● What to work on
Which lines in the records below contain the word "stool"? Copy each of them.

*** Begin section ***

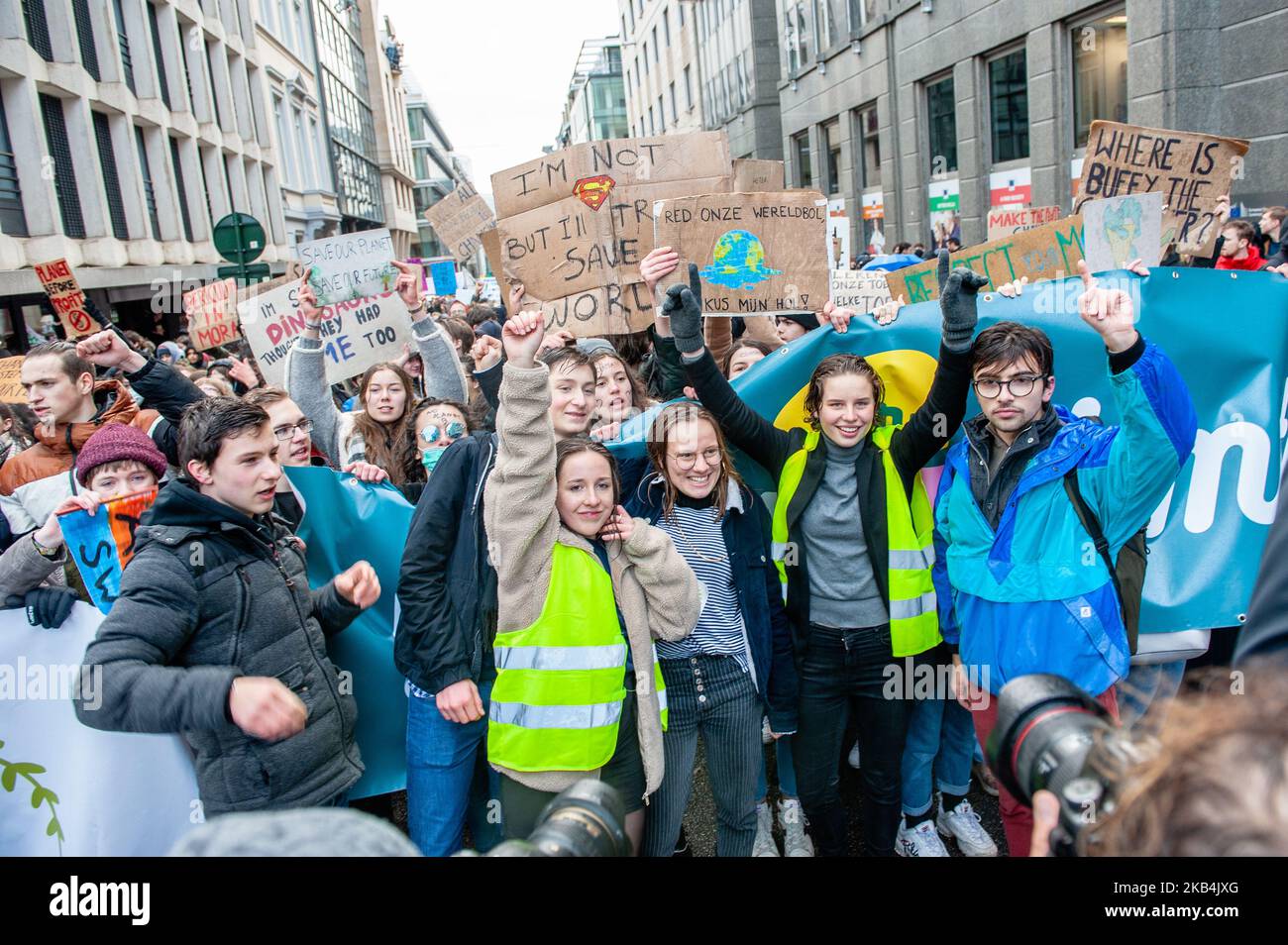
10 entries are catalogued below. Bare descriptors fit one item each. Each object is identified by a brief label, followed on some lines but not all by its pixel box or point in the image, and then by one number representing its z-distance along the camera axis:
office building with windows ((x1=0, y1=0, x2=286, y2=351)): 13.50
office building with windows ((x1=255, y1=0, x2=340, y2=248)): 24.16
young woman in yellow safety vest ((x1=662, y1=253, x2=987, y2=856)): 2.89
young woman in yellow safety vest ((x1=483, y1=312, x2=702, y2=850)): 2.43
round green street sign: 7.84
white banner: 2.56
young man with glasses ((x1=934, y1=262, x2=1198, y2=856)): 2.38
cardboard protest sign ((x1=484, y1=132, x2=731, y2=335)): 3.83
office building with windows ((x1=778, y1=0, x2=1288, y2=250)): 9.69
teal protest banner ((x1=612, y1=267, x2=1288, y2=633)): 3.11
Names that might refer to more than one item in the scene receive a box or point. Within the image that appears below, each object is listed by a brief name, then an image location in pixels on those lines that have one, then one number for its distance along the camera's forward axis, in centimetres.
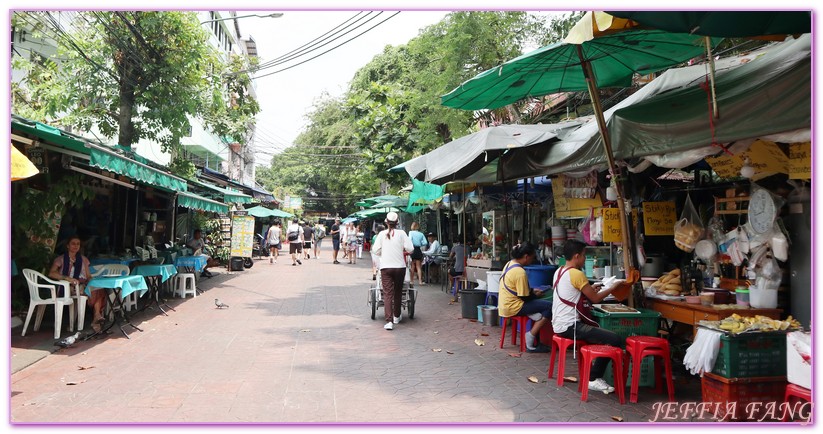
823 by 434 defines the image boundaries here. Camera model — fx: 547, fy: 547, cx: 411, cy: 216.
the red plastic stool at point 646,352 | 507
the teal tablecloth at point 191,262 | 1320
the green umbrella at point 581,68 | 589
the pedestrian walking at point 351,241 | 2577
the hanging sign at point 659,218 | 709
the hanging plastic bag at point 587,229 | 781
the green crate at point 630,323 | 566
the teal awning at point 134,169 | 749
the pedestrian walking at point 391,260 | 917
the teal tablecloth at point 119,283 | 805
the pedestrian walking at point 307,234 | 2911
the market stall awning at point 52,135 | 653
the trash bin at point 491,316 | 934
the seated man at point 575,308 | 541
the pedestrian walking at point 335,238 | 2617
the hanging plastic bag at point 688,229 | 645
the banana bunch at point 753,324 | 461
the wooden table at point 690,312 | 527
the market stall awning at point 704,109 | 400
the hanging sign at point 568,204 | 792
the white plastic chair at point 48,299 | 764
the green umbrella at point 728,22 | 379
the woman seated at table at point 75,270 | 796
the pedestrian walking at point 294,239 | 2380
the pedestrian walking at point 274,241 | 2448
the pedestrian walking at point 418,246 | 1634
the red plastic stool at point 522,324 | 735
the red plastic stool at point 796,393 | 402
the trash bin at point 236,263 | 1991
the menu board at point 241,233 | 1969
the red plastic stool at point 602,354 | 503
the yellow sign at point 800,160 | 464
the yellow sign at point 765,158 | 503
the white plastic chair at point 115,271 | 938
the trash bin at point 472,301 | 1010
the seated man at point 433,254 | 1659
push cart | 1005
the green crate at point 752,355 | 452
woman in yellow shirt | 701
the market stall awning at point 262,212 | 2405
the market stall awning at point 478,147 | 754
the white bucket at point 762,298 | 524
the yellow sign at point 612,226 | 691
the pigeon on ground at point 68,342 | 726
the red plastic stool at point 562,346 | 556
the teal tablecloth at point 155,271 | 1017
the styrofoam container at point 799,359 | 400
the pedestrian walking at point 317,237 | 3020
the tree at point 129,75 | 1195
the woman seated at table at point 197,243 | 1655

*** End section ***

● Result for this task
the red plastic stool at point 646,352 | 507
the red plastic stool at point 522,324 | 735
the red plastic stool at point 796,393 | 402
the red plastic stool at point 602,354 | 503
the red plastic stool at point 562,346 | 556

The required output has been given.